**Job:** Repeat the data in full and exactly. Leave the pictures out.

Stored data entries
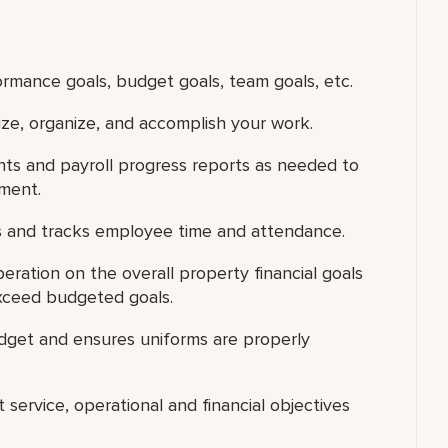
ormance goals, budget goals, team goals, etc.
tize, organize, and accomplish your work.
s and payroll progress reports as needed to
tment.
 and tracks employee time and attendance.
ration on the overall property financial goals
xceed budgeted goals.
dget and ensures uniforms are properly
 service, operational and financial objectives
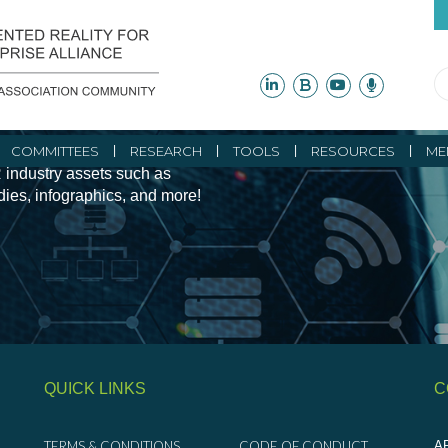
ity Initiatives and
COMMITTEES
RESEARCH
TOOLS
RESOURCES
ME
 industry assets such as
udies, infographics, and more!
QUICK LINKS
C
TERMS & CONDITIONS
CODE OF CONDUCT
AR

**Task output:**
ormance goals, budget goals, team goals, etc.
tize, organize, and accomplish your work.
s and payroll progress reports as needed to
tment.
 and tracks employee time and attendance.
ration on the overall property financial goals
xceed budgeted goals.
dget and ensures uniforms are properly
 service, operational and financial objectives
ity Initiatives and
COMMITTEES
RESEARCH
TOOLS
RESOURCES
ME
 industry assets such as
udies, infographics, and more!
QUICK LINKS
C
TERMS & CONDITIONS
CODE OF CONDUCT
AR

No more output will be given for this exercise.